[REQUIRED ACTION]: Report each line of the data that has "assign" somewhere in it.

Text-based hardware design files
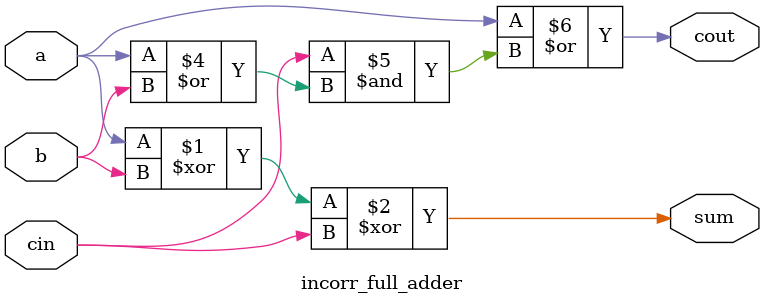
<source format=v>
module incorr_full_adder(a,b,cin,sum,cout);
input a,b,cin;
output sum,cout;
assign sum = a^b^cin;
assign cout = a&1'b1|cin&(a|b); 
// initial begin
//     $display("The incorrect adder with and0 having in2/1");
// end   
endmodule
</source>
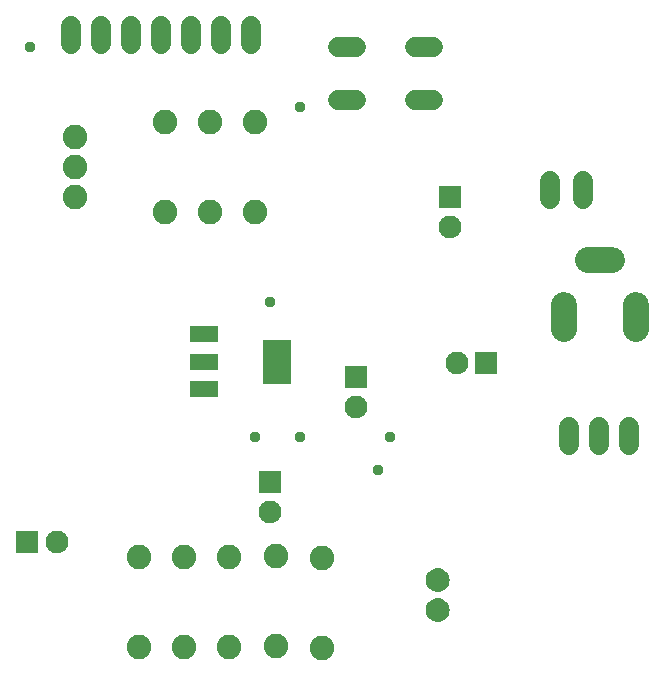
<source format=gbr>
G04 EAGLE Gerber RS-274X export*
G75*
%MOMM*%
%FSLAX34Y34*%
%LPD*%
%INSoldermask Bottom*%
%IPPOS*%
%AMOC8*
5,1,8,0,0,1.08239X$1,22.5*%
G01*
%ADD10R,2.438200X1.422200*%
%ADD11R,2.403200X3.803200*%
%ADD12C,2.203200*%
%ADD13C,1.727200*%
%ADD14C,2.082800*%
%ADD15C,1.930400*%
%ADD16R,1.930400X1.930400*%
%ADD17C,0.959600*%

G36*
X370532Y84413D02*
X370532Y84413D01*
X370604Y84411D01*
X372440Y84616D01*
X372486Y84630D01*
X372561Y84642D01*
X374322Y85202D01*
X374364Y85225D01*
X374436Y85251D01*
X376053Y86144D01*
X376091Y86174D01*
X376156Y86214D01*
X377568Y87405D01*
X377599Y87442D01*
X377655Y87494D01*
X378808Y88938D01*
X378831Y88980D01*
X378875Y89042D01*
X379724Y90683D01*
X379739Y90729D01*
X379770Y90798D01*
X380283Y92573D01*
X380288Y92621D01*
X380306Y92695D01*
X380462Y94536D01*
X380458Y94580D01*
X380462Y94645D01*
X380302Y96476D01*
X380290Y96522D01*
X380279Y96598D01*
X379765Y98362D01*
X379744Y98405D01*
X379719Y98478D01*
X378870Y100108D01*
X378841Y100146D01*
X378802Y100212D01*
X377652Y101645D01*
X377616Y101677D01*
X377565Y101734D01*
X376157Y102915D01*
X376116Y102939D01*
X376055Y102985D01*
X374444Y103869D01*
X374398Y103884D01*
X374329Y103918D01*
X372577Y104470D01*
X372529Y104476D01*
X372455Y104496D01*
X370628Y104695D01*
X370582Y104692D01*
X370513Y104698D01*
X368837Y104575D01*
X368794Y104564D01*
X368728Y104558D01*
X367098Y104146D01*
X367058Y104128D01*
X366994Y104110D01*
X365461Y103422D01*
X365424Y103397D01*
X365364Y103368D01*
X363974Y102424D01*
X363942Y102393D01*
X363888Y102355D01*
X362683Y101184D01*
X362657Y101147D01*
X362610Y101100D01*
X361626Y99738D01*
X361607Y99697D01*
X361570Y99643D01*
X360838Y98130D01*
X360825Y98087D01*
X360798Y98027D01*
X360340Y96410D01*
X360335Y96365D01*
X360319Y96301D01*
X360148Y94629D01*
X360152Y94581D01*
X360148Y94502D01*
X360314Y92830D01*
X360326Y92787D01*
X360335Y92721D01*
X360789Y91104D01*
X360808Y91063D01*
X360828Y91000D01*
X361556Y89486D01*
X361582Y89450D01*
X361613Y89391D01*
X362593Y88026D01*
X362625Y87995D01*
X362665Y87942D01*
X363867Y86768D01*
X363904Y86743D01*
X363953Y86698D01*
X365340Y85751D01*
X365381Y85732D01*
X365437Y85697D01*
X366968Y85005D01*
X367012Y84994D01*
X367073Y84968D01*
X368701Y84553D01*
X368745Y84550D01*
X368810Y84535D01*
X370485Y84408D01*
X370532Y84413D01*
G37*
G36*
X370532Y59013D02*
X370532Y59013D01*
X370604Y59011D01*
X372440Y59216D01*
X372486Y59230D01*
X372561Y59242D01*
X374322Y59802D01*
X374364Y59825D01*
X374436Y59851D01*
X376053Y60744D01*
X376091Y60774D01*
X376156Y60814D01*
X377568Y62005D01*
X377599Y62042D01*
X377655Y62094D01*
X378808Y63538D01*
X378831Y63580D01*
X378875Y63642D01*
X379724Y65283D01*
X379739Y65329D01*
X379770Y65398D01*
X380283Y67173D01*
X380288Y67221D01*
X380306Y67295D01*
X380462Y69136D01*
X380458Y69180D01*
X380462Y69245D01*
X380302Y71076D01*
X380290Y71122D01*
X380279Y71198D01*
X379765Y72962D01*
X379744Y73005D01*
X379719Y73078D01*
X378870Y74708D01*
X378841Y74746D01*
X378802Y74812D01*
X377652Y76245D01*
X377616Y76277D01*
X377565Y76334D01*
X376157Y77515D01*
X376116Y77539D01*
X376055Y77585D01*
X374444Y78469D01*
X374398Y78484D01*
X374329Y78518D01*
X372577Y79070D01*
X372529Y79076D01*
X372455Y79096D01*
X370628Y79295D01*
X370582Y79292D01*
X370513Y79298D01*
X368837Y79175D01*
X368794Y79164D01*
X368728Y79158D01*
X367098Y78746D01*
X367058Y78728D01*
X366994Y78710D01*
X365461Y78022D01*
X365424Y77997D01*
X365364Y77968D01*
X363974Y77024D01*
X363942Y76993D01*
X363888Y76955D01*
X362683Y75784D01*
X362657Y75747D01*
X362610Y75700D01*
X361626Y74338D01*
X361607Y74297D01*
X361570Y74243D01*
X360838Y72730D01*
X360825Y72687D01*
X360798Y72627D01*
X360340Y71010D01*
X360335Y70965D01*
X360319Y70901D01*
X360148Y69229D01*
X360152Y69181D01*
X360148Y69102D01*
X360314Y67430D01*
X360326Y67387D01*
X360335Y67321D01*
X360789Y65704D01*
X360808Y65663D01*
X360828Y65600D01*
X361556Y64086D01*
X361582Y64050D01*
X361613Y63991D01*
X362593Y62626D01*
X362625Y62595D01*
X362665Y62542D01*
X363867Y61368D01*
X363904Y61343D01*
X363953Y61298D01*
X365340Y60351D01*
X365381Y60332D01*
X365437Y60297D01*
X366968Y59605D01*
X367012Y59594D01*
X367073Y59568D01*
X368701Y59153D01*
X368745Y59150D01*
X368810Y59135D01*
X370485Y59008D01*
X370532Y59013D01*
G37*
D10*
X172210Y256290D03*
X172210Y279400D03*
X172210Y302510D03*
D11*
X234190Y279400D03*
D12*
X477000Y307500D02*
X477000Y327500D01*
X538000Y327500D02*
X538000Y307500D01*
X518000Y365500D02*
X498000Y365500D01*
D13*
X366332Y546106D02*
X351092Y546106D01*
X351092Y500894D02*
X366332Y500894D01*
X301308Y546106D02*
X286068Y546106D01*
X286068Y500894D02*
X301308Y500894D01*
X212100Y548480D02*
X212100Y563720D01*
X186700Y563720D02*
X186700Y548480D01*
X161300Y548480D02*
X161300Y563720D01*
X135900Y563720D02*
X135900Y548480D01*
X110500Y548480D02*
X110500Y563720D01*
X85100Y563720D02*
X85100Y548480D01*
X59700Y548480D02*
X59700Y563720D01*
X532400Y223920D02*
X532400Y208680D01*
X507000Y208680D02*
X507000Y223920D01*
X481600Y223920D02*
X481600Y208680D01*
D14*
X117800Y38100D03*
X117800Y114300D03*
X155900Y114300D03*
X155900Y38100D03*
X139700Y482600D03*
X139700Y406400D03*
X177800Y482600D03*
X177800Y406400D03*
X215900Y482600D03*
X215900Y406400D03*
X194000Y114300D03*
X194000Y38100D03*
X233570Y39041D03*
X233570Y115241D03*
D15*
X386634Y278229D03*
D16*
X411634Y278229D03*
D15*
X381000Y393900D03*
D16*
X381000Y418900D03*
D15*
X301300Y241500D03*
D16*
X301300Y266500D03*
D15*
X228600Y152600D03*
D16*
X228600Y177600D03*
D15*
X47900Y127000D03*
D16*
X22900Y127000D03*
D14*
X63500Y469900D03*
X63500Y444500D03*
X63500Y419100D03*
D13*
X465930Y416880D02*
X465930Y432120D01*
X493870Y432120D02*
X493870Y416880D01*
D14*
X272055Y113612D03*
X272055Y37412D03*
D17*
X228600Y330200D03*
X215900Y215900D03*
X254000Y215900D03*
X330200Y215900D03*
X25400Y546100D03*
X254000Y495300D03*
X320040Y187960D03*
M02*

</source>
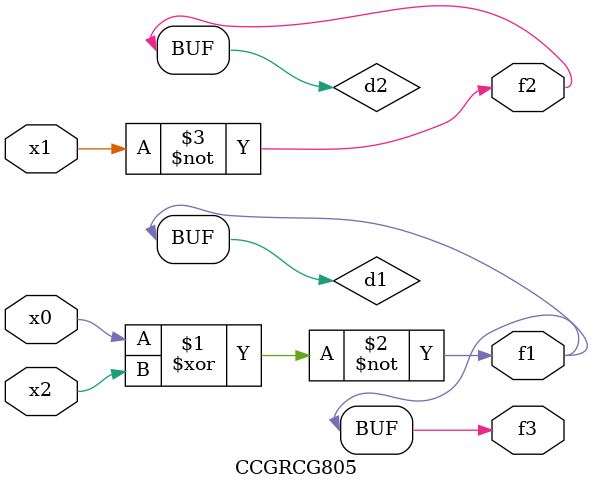
<source format=v>
module CCGRCG805(
	input x0, x1, x2,
	output f1, f2, f3
);

	wire d1, d2, d3;

	xnor (d1, x0, x2);
	nand (d2, x1);
	nor (d3, x1, x2);
	assign f1 = d1;
	assign f2 = d2;
	assign f3 = d1;
endmodule

</source>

[WORKED SOLUTION]:
assign sum = a^b^cin;
assign cout = a&1'b1|cin&(a|b); 
	assign f1 = d1;
	assign f2 = d2;
	assign f3 = d1;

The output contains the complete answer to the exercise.